The report discusses a number of issues that may be of interest to readers of this blog, including the link between medicine prices and the human right to health; the policy framework surrounding innovation for new medicines; the failure of market based innovation models to spur R&D for neglected diseases; ways that countries can utilize flexibilities in TRIPS to maximize access to medicines; and the role of TRIPS-Plus trade agreements in reducing these flexibilities.

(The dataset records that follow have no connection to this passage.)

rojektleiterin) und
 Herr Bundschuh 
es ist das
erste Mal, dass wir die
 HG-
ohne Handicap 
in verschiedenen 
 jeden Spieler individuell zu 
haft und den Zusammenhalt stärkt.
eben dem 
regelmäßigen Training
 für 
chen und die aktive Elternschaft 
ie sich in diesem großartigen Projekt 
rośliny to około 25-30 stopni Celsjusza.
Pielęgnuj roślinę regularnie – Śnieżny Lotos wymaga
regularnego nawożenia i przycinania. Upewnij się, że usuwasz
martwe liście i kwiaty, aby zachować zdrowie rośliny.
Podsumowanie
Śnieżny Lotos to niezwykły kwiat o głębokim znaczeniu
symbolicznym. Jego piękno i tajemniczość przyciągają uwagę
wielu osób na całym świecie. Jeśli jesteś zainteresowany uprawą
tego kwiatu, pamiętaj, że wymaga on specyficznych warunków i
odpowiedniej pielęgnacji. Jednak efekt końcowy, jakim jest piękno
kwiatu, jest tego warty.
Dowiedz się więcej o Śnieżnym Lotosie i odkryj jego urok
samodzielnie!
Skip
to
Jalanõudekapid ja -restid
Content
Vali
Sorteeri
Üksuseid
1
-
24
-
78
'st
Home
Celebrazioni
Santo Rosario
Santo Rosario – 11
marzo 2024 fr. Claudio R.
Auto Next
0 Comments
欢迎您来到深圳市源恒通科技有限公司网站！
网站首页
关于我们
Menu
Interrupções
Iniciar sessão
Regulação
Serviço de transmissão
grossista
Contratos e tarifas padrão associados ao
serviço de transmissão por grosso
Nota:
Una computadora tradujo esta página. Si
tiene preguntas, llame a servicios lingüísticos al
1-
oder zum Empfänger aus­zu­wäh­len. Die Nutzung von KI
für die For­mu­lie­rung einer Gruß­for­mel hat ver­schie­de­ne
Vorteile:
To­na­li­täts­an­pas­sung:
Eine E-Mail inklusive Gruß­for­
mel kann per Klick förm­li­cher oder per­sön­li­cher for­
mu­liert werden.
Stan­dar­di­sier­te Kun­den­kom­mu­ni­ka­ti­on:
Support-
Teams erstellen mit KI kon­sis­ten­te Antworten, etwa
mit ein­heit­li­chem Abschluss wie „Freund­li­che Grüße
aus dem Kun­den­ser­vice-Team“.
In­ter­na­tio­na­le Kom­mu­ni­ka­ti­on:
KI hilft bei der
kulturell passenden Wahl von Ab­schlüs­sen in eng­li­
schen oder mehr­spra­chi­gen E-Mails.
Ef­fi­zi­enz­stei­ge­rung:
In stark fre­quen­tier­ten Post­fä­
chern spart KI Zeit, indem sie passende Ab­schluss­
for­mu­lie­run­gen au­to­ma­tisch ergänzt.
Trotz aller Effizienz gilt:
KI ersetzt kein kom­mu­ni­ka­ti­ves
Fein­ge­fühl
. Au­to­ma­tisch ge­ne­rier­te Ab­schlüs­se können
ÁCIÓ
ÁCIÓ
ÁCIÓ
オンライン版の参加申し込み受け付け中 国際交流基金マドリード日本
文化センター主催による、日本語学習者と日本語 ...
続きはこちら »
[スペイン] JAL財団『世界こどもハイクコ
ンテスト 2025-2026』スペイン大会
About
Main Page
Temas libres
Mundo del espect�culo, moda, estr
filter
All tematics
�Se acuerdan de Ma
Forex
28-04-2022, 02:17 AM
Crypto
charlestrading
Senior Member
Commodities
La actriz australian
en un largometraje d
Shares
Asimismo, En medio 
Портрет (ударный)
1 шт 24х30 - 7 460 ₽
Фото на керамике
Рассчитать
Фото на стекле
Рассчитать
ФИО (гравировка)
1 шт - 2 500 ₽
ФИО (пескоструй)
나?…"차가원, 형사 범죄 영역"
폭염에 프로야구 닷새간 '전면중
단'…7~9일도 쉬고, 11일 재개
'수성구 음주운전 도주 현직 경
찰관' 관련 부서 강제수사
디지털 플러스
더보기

One note that it makes about flexibilities in the TRIPS agreement is that they are not “self actuating” – countries need to proactively implement them in their law. On the topic of FTAs, it briefly lists some previous studies on the impact of TRIPS-Plus provisions on access to medicines:
Some studies have looked at the economic impact of the FTA IPR provisions on the pharmaceutical sector. For example, a 2009 study commissioned by the ICTSD concluded that the CAFTA-DR would lead to an annual price increase for active ingredients in Costa Rica of between 18 per cent and 40 per cent by 2030, requiring increased public spending in the range of US$ 2 million to US$ 3.357 million. The strongest repercussions were expected from standards on patentability criteria and standards on test data exclusivity. A similar 2009 study for the Dominican Republic predicted a modest price increase of 9 per cent to 15 per cent for active ingredients by 2027. It found that the strongest impact by far was to be expected from provisions on data exclusivity. Interestingly, the authors also reported that information asymmetries and government policy imperfections would have a higher impact on prices than regulatory changes in the IP regime. A 2012 study, prepared by two civil society organizations in Colombia, found that the introduction of data exclusivity in exchange for trade preferences in 2002, and later confirmed in the FTA negotiations, has led to an additional expenditure of US$ 412 million. Finally, a 2007 Oxfam Briefing Paper estimated that prices for medicines in Jordan had increased by 20 per cent since the conclusion of the agreement with the United States. Here again, data exclusivity was singled out for delaying the market entry of almost 80 per cent of the generic versions of newly launched medicines between 2002 and 2006, with additional expenditures for medicines estimated at between US$ 6.3 million and US$ 22.04 million.
In his remarks at the report’s release, WTO Diretor General Lamy said that “The report emphasises that innovation and access must be seen holistically — innovation without effective access offers scant public health benefit; yet simply to leverage access to an existing pharmacopeia without encouraging the development of new medicines and new medical technologies would diminish health outcomes. The study points out the importance of the patent system for the pharmaceutical sector, while also identifying alternative incentive mechanisms that seek to enable much needed new products in neglected diseases.”
WHO Director-General Dr Margaret Chan said in a press release that the report “demystifies an intricate and extremely complex landscape of laws and policies and makes them accessible to the non-specialist. In so doing, it sets out a comprehensive and coherent inventory of legal instruments and policy options that can be drawn on to craft measures that meet national public health objectives.”